> **文書抜粋**
-.-.-
説明

内外気切替装置

【課題】導入口周りのシール性を確保する。
【解決手段】導入口1bを囲うと共にダッシュパネルと直接当接するシール面Rの少なくとも一部の領域R1が高強度領域R1とされている。

【発明の詳細な説明】
【技術分野】
【0001】
本発明は、内外気切替装置に関するものである。
【背景技術】
【0002】
内外気切替装置は、車両に搭載され、車室内の内気あるいは車外の外気を選択的に車両用空気調和装置に対して取込むためのものであり、取込む空気を内気から外気あるいは外気から内気に切替可能に構成されている。
このような内外気切替装置は、内気導入口と外気導入口とを有するケースと、内気導入口及び外気導入口を選択的に閉鎖するダンパとを備えており、ダンパにより内気導入口を閉鎖する場合に外気をケース内に取込み、ダンパにより外気導入口を閉鎖する場合に内気をケース内に取込む。そして、ケース内に取込まれた空気が車両用空気調和装置によって温調されることによって調和空気が生成される。
【0003】
ところで、内外気切替装置は、車室内に搭載され、車室とエンジンルームとを仕切るダッシュパネル(隔壁)に固定されている。そして、特許文献1に示すように、一般的に外気導入口周りにはフランジが形成され、当該フランジがダッシュパネルに当接されて外気導入口がエンジンルームと接続されている。
【先行技術文献】
【特許文献】
【0004】
【特許文献1】特開2002−137621号公報
【発明の概要】
【発明が解決しようとする課題】
【0005】
しかしながら、フランジは、薄い板状の形状を有しているため、ケースの他の部位と比較して強度が低い。このため、内外気切替装置の組立ての際に予期せぬ力が加わり、フランジが変形する虞がある。特に外気導入口周りのフランジは、ケースをダッシュパネルに取り付ける際に支点とされることが多く、取り付け時に変形する虞が高い。このように外気導入口周りのフランジが変形すると、ケースとダッシュパネルとの間のシール性が悪化し、意図せずに外気が車室内に流れる可能性がある。
-.-.-
> **提供データ**

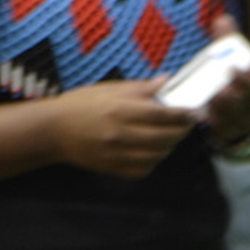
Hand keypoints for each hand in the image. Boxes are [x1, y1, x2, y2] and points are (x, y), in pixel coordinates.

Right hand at [49, 79, 199, 179]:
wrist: (53, 131)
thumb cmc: (80, 104)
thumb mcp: (108, 89)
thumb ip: (140, 88)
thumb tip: (168, 81)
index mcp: (119, 110)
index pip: (163, 115)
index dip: (183, 114)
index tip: (196, 111)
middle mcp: (120, 134)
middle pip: (165, 137)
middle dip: (181, 130)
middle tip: (185, 122)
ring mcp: (117, 155)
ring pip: (158, 155)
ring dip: (169, 145)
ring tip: (168, 135)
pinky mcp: (114, 169)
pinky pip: (144, 169)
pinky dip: (153, 160)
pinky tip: (151, 149)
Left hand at [198, 14, 249, 148]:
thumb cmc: (244, 81)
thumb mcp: (241, 61)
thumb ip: (231, 41)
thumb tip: (222, 19)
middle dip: (245, 84)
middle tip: (231, 70)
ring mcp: (249, 122)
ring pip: (242, 116)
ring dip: (230, 105)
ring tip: (218, 93)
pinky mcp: (233, 134)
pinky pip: (227, 132)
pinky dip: (218, 124)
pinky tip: (208, 114)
-.-.-
> **作業内容**
(1) 内外気切替装置に関する文書に照らして、次の(a)〜(c)がそれぞれ合っているかを「はい」か「いいえ」で答え、判断の決め手となる本文の言葉をそのまま引用してください。(a) 内外気切替装置は車室内に搭載され、ダッシュパネルに固定されている。(b) フランジは、ケースの他の部位と比べて強度が高い。(c) ダンパにより内気導入口を閉鎖すると、内気がケース内に取込まれる。
(2) 内外気切替装置に関する文書を、最後の文の後から書き進めてください。

> **練習問題の解答**
(1)
(a) はい。「内外気切替装置は、車室内に搭載され、車室とエンジンルームとを仕切るダッシュパネル(隔壁)に固定されている。」
(b) いいえ。「ケースの他の部位と比較して強度が低い。」
(c) いいえ。「ダンパにより内気導入口を閉鎖する場合に外気をケース内に取込み」

(2)
【0006】
なお、上述のようなフランジは、外気導入口周りにのみ設けられるものではなく、内気導入口等が他の部材と接続するように配置される場合には、当該内気導入口周りにも形成される。そして、このような内気導入口周りに形成されるフランジについても、外気導入口周りに形成されるフランジと同様に変形する虞を含んでいる。
【0007】
本発明は、上述する問題点に鑑みてなされたもので、内外気切替装置において、導入口周りのシール性を確保することを目的とする。
【課題を解決するための手段】
【0008】
本発明は、上記課題を解決するための手段として、以下の構成を採用する。
第1の発明は、貫通する連通開口を有する隔壁が設置された車両に搭載される車両用空気調和装置に備えられると共に、上記連通開口と接続されると共に車両の外部または内部の空気を導入するための導入口を有するケースを備える内外気切替装置であって、上記ケースが、少なくとも一部の領域が他の領域と比べて高強度の高強度領域とされると共に該導入口を囲うように上記隔壁あるいは当該隔壁に取り付けられた部材と直接当接するシール面を有するという構成を採用する。
第2の発明は、上記第1の発明において、高強度領域が、上記ケースが上記隔壁に取り付けられる際に支点とされる領域であるという構成を採用する。
第3の発明は、上記第1または第2の発明において、上記導入口周りに設けられる壁部の一部が他の壁部よりも肉厚に形成され、当該肉厚に形成された壁部の端面が上記高強度領域とされているという構成を採用する。
第4の発明は、上記第3の発明において、上記高強度領域を有する肉厚の壁部が肉抜きされているという構成を採用する。
第5の発明は、上記第4の発明において、上記高強度領域を有する肉厚の壁部が、上記高強度領域とされる端面側からと当該端面の反対側からとの両側から肉抜きされているという構成を採用する。
【発明の効果】
【0009】
本発明によれば、導入口を囲うシール面の少なくとも一部の領域が高強度領域とされている。このため、シール面が隔壁と当接した場合には、シール面を押し返す力を高強度領域で受けることができる。
したがって、本発明によれば、導入口周りの変形を防止し、シール性を確保することが可能となる。
【図面の簡単な説明】
【0010】
【図1】本発明の一実施形態における内外気切替装置の概略構成を示す斜視図である。
【図2】本発明の一実施形態における内外気切替装置が備えるケースを模式的に示す断面図である。
【図3】本発明の一実施形態における内外気切替装置が備えるケースの製造方法を説明する模式図である。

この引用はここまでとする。